### Instrucción de trabajo 1
Enumere todos los nombres de lugares geográficos (ciudades o países) que figuran en el artículo sobre Albert Camus.
### Instrucción de trabajo 2
Reproduzca el fragmento del artículo sobre Albert Camus que va desde "El 4 de enero" hasta "integridad y valor.", pero sustituya "integridad" por "honestidad".
### Instrucción de trabajo 3
Según el artículo sobre Albert Camus, ¿qué edad tenía cuando se afilió al Partido Comunista de Argelia?

### Bloque de texto

* * * * * * * * *

Miquel Escudero-El Correo

El 4 de enero hizo 64 años que Albert Camus falleció en un accidente de tráfico. Tenía 46 años de edad y hacía poco que había recibido el premio Nobel de Literatura. En su breve discurso de agradecimiento por tal distinción, dijo en Estocolmo cosas sabias y hermosas. Así, que no podía vivir sin el arte de escribir, el cual le permitía saberse semejante de los demás seres humanos y significaba «un medio para emocionar al mayor número posible de hombres, brindándoles una imagen privilegiada de los sufrimientos y las alegrías comunes». Habló de la nobleza de ese oficio y de dos imperativos no fáciles de mantener: «la negativa a mentir respecto de lo que se sabe y la resistencia ante la opresión»; esto es, integridad y valor.

Tenía 21 años de edad cuando se afilió al Partido Comunista de Argelia. Dos años después lo abandonó y veinte años más tarde condenó la invasión soviética de Hungría, afirmando sin bizquear: «Lo que define la sociedad totalitaria, de derechas o de izquierdas, es, ante todo, el partido único». Proclamaba que la libertad no es nada sin la autoridad, pero que la autoridad sin libertad no es más que un «sueño de tirano». Asimismo, la justicia es como la democracia: «o es total o no es», y «con la prevaricación no se pacta. Se rechaza, se lucha contra ella».

Camus hablaba claro y con sentido de su deber cívico personal. Encarnaba la voluntad de conectar la cultura con la vida. Y rechazaba la patria como una abstracción que empuja a los hombres a matarse entre sí. La interpretaba, en cambio, como «cierto gusto por la vida» común a hombres de distintos orígenes. Su mensaje despide hoy una poderosa potencia de luz.

* * * * * * * * *

### Datos mostrados
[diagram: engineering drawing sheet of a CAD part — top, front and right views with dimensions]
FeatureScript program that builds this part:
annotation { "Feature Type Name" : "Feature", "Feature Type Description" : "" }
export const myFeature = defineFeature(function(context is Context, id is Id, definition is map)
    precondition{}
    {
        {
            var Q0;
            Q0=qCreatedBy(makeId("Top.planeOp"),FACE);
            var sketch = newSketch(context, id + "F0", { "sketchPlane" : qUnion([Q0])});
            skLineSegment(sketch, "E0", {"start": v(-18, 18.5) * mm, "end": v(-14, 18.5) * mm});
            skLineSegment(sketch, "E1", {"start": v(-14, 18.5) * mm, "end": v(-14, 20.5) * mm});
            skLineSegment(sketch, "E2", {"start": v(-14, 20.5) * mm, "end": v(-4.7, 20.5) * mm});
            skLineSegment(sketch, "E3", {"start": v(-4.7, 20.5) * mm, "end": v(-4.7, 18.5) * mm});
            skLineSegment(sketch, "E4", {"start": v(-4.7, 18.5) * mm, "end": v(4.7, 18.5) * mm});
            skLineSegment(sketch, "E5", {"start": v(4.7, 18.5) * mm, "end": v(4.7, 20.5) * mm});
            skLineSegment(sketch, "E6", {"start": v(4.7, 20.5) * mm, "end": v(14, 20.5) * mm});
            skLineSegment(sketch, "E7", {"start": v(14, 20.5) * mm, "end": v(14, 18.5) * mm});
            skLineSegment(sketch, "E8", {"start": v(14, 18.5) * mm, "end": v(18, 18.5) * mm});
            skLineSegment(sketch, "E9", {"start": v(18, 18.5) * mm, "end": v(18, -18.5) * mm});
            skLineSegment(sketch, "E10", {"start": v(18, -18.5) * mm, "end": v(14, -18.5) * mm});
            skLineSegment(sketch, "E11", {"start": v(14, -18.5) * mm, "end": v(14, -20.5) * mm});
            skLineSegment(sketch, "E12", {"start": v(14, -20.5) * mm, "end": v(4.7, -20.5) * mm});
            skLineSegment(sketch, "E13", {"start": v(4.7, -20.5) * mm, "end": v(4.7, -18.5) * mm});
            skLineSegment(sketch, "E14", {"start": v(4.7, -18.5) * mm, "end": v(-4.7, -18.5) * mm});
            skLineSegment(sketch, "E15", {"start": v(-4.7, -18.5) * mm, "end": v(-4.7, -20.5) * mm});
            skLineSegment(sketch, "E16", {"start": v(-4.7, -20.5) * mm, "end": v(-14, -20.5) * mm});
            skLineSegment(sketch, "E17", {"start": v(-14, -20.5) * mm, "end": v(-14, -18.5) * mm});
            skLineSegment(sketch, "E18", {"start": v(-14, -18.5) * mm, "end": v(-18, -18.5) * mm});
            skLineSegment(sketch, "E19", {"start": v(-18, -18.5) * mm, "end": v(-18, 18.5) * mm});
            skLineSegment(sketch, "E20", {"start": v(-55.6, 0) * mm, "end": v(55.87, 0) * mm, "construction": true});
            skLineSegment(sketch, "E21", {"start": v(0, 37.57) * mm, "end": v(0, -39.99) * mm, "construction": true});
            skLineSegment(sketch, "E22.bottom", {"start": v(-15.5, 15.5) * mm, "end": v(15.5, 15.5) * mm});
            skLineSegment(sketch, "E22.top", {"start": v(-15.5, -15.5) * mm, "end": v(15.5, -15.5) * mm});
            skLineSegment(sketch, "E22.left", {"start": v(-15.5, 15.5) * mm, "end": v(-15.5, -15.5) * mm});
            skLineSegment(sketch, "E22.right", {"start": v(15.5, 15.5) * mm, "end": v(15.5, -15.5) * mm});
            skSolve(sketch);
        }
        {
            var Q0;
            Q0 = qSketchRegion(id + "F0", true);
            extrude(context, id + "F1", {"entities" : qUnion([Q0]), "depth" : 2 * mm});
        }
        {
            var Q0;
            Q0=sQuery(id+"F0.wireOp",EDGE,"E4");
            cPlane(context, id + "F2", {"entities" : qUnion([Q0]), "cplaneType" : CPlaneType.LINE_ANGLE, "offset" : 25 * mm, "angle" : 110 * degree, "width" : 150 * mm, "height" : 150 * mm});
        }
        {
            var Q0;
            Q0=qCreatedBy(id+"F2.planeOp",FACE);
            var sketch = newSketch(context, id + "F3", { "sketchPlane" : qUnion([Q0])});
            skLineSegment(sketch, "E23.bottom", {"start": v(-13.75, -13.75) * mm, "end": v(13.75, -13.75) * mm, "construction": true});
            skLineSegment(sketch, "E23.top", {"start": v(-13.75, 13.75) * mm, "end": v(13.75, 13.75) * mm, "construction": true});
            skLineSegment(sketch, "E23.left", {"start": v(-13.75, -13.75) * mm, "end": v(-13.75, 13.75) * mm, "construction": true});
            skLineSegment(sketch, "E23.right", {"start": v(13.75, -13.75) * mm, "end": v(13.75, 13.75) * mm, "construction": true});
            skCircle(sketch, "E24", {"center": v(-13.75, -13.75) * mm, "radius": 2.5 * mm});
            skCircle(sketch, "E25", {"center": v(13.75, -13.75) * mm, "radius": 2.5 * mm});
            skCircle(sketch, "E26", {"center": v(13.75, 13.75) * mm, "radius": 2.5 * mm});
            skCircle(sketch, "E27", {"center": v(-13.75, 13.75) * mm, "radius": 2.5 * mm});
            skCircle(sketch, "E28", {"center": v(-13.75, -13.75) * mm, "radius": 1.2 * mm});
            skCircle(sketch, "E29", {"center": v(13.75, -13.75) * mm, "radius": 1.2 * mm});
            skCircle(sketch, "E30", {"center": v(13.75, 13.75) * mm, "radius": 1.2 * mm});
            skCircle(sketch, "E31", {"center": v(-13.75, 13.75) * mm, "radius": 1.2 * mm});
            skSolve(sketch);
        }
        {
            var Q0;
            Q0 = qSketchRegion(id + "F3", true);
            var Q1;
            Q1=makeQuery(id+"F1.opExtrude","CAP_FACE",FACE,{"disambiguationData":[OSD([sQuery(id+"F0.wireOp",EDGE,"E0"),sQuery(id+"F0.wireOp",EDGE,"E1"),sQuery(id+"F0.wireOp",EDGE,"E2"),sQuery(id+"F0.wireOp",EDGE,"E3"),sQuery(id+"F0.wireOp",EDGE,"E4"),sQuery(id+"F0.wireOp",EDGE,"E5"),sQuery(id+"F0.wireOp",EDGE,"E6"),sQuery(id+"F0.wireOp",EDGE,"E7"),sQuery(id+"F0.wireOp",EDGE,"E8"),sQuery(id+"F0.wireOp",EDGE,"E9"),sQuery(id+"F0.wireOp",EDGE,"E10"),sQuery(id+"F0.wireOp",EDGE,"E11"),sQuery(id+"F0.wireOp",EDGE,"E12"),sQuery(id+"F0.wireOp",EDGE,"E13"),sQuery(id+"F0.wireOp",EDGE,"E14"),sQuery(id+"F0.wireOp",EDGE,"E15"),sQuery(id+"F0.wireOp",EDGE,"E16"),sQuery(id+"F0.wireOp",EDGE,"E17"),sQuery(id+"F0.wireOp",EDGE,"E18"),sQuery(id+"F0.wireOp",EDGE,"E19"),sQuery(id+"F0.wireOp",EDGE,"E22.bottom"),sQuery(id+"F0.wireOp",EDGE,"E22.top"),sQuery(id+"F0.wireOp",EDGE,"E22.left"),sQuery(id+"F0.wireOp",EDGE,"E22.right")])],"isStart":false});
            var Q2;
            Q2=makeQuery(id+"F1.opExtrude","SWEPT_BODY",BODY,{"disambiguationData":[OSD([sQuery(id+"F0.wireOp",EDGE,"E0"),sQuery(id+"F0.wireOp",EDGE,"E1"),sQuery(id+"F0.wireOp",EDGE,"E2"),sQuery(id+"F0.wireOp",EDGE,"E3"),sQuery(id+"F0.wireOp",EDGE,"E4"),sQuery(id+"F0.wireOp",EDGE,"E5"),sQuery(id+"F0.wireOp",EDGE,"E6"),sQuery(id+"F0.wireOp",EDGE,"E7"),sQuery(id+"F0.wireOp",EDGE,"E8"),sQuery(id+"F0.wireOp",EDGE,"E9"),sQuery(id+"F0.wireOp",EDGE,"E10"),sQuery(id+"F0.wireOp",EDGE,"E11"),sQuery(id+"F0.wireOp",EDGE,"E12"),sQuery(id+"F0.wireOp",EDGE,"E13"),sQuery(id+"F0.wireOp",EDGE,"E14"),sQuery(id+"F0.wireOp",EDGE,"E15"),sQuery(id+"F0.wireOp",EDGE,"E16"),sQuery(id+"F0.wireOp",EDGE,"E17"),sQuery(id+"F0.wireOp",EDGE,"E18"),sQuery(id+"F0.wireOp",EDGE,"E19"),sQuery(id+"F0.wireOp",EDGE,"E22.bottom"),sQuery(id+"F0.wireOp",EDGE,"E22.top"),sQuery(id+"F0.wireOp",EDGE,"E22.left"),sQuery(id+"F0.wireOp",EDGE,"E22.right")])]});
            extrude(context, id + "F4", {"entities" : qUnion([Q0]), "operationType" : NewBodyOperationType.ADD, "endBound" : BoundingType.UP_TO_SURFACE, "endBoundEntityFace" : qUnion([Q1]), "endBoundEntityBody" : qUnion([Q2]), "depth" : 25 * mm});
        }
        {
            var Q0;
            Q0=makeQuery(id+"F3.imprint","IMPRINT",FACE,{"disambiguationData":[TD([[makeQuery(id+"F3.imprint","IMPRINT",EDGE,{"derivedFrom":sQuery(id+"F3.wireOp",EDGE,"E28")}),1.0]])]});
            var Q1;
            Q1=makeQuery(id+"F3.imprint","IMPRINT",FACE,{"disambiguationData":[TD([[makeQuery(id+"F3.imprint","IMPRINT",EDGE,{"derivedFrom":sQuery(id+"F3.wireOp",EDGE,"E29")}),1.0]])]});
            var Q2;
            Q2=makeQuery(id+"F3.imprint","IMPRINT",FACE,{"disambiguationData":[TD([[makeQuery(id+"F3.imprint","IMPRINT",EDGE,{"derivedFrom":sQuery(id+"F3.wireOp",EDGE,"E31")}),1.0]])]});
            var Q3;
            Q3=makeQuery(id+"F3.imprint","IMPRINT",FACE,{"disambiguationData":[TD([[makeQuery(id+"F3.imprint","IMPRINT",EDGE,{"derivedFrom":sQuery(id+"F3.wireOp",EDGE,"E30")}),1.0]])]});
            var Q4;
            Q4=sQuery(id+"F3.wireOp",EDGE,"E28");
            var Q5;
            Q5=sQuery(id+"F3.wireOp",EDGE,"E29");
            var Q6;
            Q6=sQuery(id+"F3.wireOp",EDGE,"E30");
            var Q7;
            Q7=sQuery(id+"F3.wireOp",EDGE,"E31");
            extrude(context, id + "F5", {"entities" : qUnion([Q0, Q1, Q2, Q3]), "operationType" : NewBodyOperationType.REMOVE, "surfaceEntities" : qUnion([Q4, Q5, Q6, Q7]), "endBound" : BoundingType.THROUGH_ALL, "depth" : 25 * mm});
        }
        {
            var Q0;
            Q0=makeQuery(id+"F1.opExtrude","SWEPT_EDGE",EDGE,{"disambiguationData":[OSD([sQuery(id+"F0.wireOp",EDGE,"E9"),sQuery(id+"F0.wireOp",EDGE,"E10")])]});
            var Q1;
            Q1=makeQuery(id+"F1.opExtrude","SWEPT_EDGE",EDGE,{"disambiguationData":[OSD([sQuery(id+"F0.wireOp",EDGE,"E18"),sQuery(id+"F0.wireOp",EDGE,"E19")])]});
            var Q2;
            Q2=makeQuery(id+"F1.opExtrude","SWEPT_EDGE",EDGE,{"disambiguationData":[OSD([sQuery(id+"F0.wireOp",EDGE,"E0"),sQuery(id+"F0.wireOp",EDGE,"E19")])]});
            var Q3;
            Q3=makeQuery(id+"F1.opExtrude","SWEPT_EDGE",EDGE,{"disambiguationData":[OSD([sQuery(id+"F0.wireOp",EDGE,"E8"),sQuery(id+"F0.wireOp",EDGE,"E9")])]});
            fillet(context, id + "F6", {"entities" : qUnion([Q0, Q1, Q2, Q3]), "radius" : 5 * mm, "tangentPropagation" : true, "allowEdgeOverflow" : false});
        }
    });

* * * * * * * * *

### Resultado 1
Estocolmo, Argelia, Hungría

### Resultado 2
El 4 de enero hizo 64 años que Albert Camus falleció en un accidente de tráfico. Tenía 46 años de edad y hacía poco que había recibido el premio Nobel de Literatura. En su breve discurso de agradecimiento por tal distinción, dijo en Estocolmo cosas sabias y hermosas. Así, que no podía vivir sin el arte de escribir, el cual le permitía saberse semejante de los demás seres humanos y significaba «un medio para emocionar al mayor número posible de hombres, brindándoles una imagen privilegiada de los sufrimientos y las alegrías comunes». Habló de la nobleza de ese oficio y de dos imperativos no fáciles de mantener: «la negativa a mentir respecto de lo que se sabe y la resistencia ante la opresión»; esto es, honestidad y valor.

### Resultado 3
Tenía 21 años.